If this is a reasonable assumption, then why have we not seen evidence for advanced life - life that have been around for millions or billions of years and can populate far afield from their home?
I do not have the answer. But maybe, as life becomes highly advanced, it ultimately destroys itself with its technology. Not a nice thought. Or perhaps it morphs into a highly technologically advanced virtual world and never has the need to leave the home planet? Or maybe the answer is- there is no technology that enables long distance travel? We also make the assumption that other life forms have the in-built desire to investigate- to seek new things. Humans have always been pioneering – whether it was roaming to a new continent or setting sail across an ocean without knowing what they would fine.
So what about the question : ‘do you think there is alien life out there?’
I believe that within my lifetime we will detect ‘simple’ life somewhere else. That will be so incredibly exciting. I think we will find evidence for ‘simple’ life forms within our Solar System. This may not indicate that there is life further afield- outside of our Solar System – as it could have been seeded from the same source as that on Earth.
As for more sophisticated life, it is always going to be less likely as it is such a vast leap from simple life to multi-cellular life and then to Homo Sapiens. Many things can fail along the way.
On balance, I believe advanced life has existed in the history of the universe and may well exist now.

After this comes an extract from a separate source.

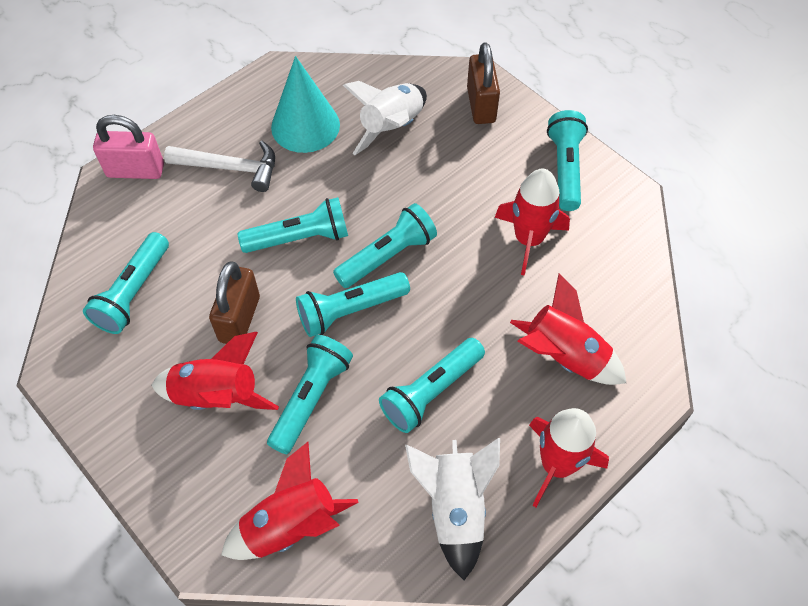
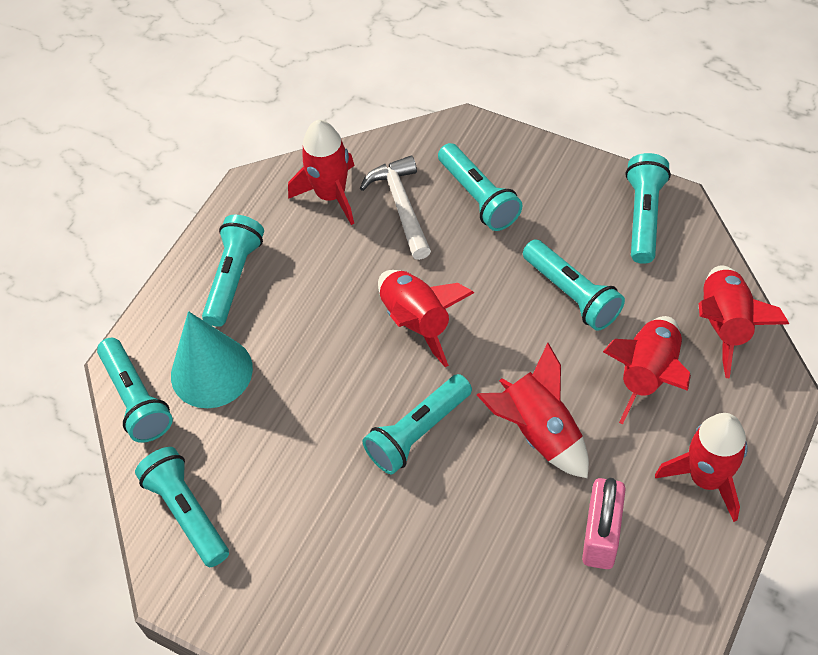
brown padlock: [209,262,260,344] [467,42,500,124] = 2 -> none = 0
red rocket: [152,332,279,410] [221,442,359,560] [495,169,570,275] [510,274,626,385] [529,408,609,507] = 5 -> [288,120,355,225] [378,270,474,367] [477,343,589,478] [603,316,691,424] [655,413,748,522] [699,265,789,378] = 6
white rocket: [343,81,427,155] [405,438,500,580] = 2 -> none = 0

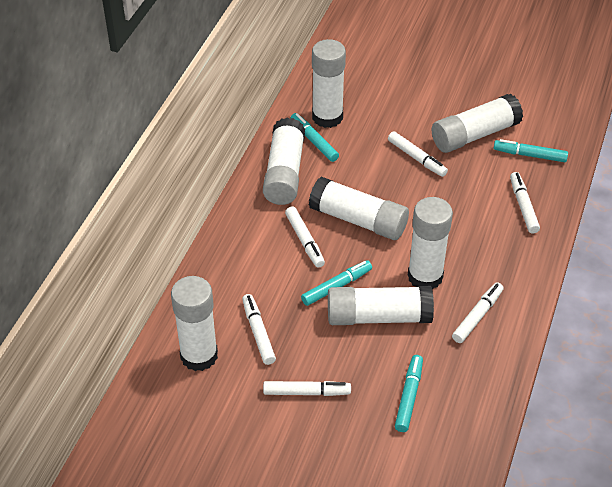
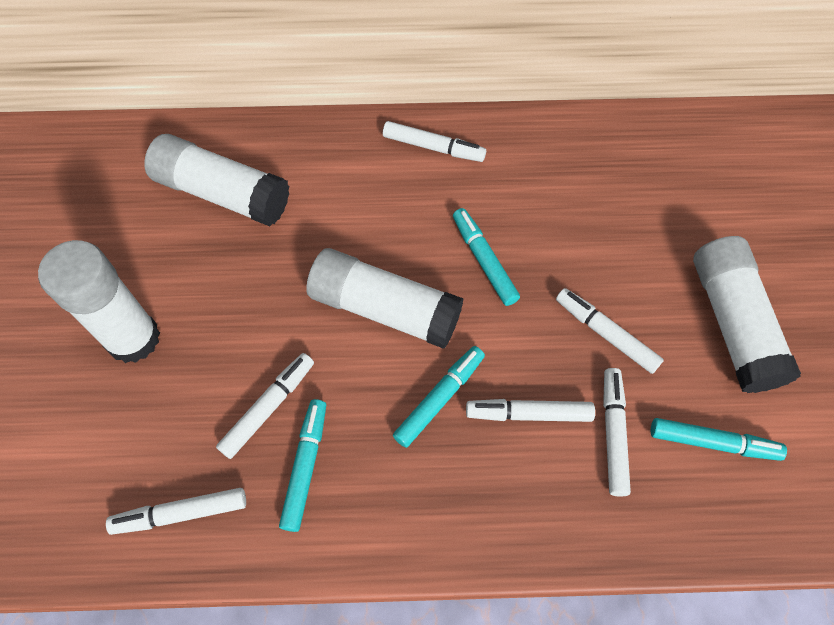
white glue stick: [171,276,218,371] [263,117,305,205] [309,177,409,240] [312,39,346,128] [328,286,434,325] [407,197,453,289] [432,94,523,153] = 7 -> [38,240,160,363] [144,134,289,226] [306,248,463,349] [693,236,801,393] = 4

But, and it is a big ‘but’ - in the relative vast time-span of the universe – maybe advanced life is relatively transient – so it never discovers another advanced life form - it destroys itself before it has the time or technology to find friends. Think about what we are going through with our global pandemic - it is not a big leap to see how a species can destroy itself very quickly.
Not discovering sophisticated life elsewhere may be a good thing for us, who knows?